論文参考訳（メタデータ） (2020-12-29T01:40:30Z)
Communication-Efficient Distributed Stochastic AUC Maximization with Deep Neural Networks [50.42141893913188]
本稿では,ニューラルネットワークを用いた大規模AUCのための分散変数について検討する。

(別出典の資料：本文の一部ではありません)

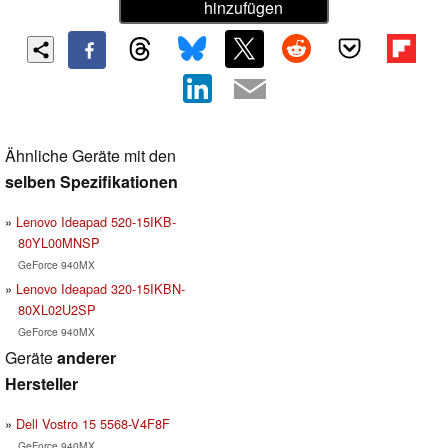
hinzufügen
Ähnliche Geräte mit den
selben Spezifikationen
Lenovo Ideapad 520-15IKB-
80YL00MNSP
GeForce 940MX
Lenovo Ideapad 320-15IKBN-
80XL02U2SP
GeForce 940MX
Geräte
anderer
Hersteller
Dell Vostro 15 5568-V4F8F
GeForce 940MX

我々のモデルは通信ラウンドをはるかに少なくし、理論上はまだ多くの通信ラウンドを必要としています。いくつかのデータセットに対する実験は、我々の理論の有効性を示し、我々の理論を裏付けるものである。
論文参考訳（メタデータ） (2020-05-05T18:08:23Z)

関連論文リストは本サイト内にある論文のタイトル・アブストラクトから自動的に作成しています。

指定された論文の情報です。
本サイトの運営者は本サイト（すべての情報・翻訳含む）の品質を保証せず、本サイト（すべての情報・翻訳含む）を使用して発生したあらゆる結果について一切の責任を負いません。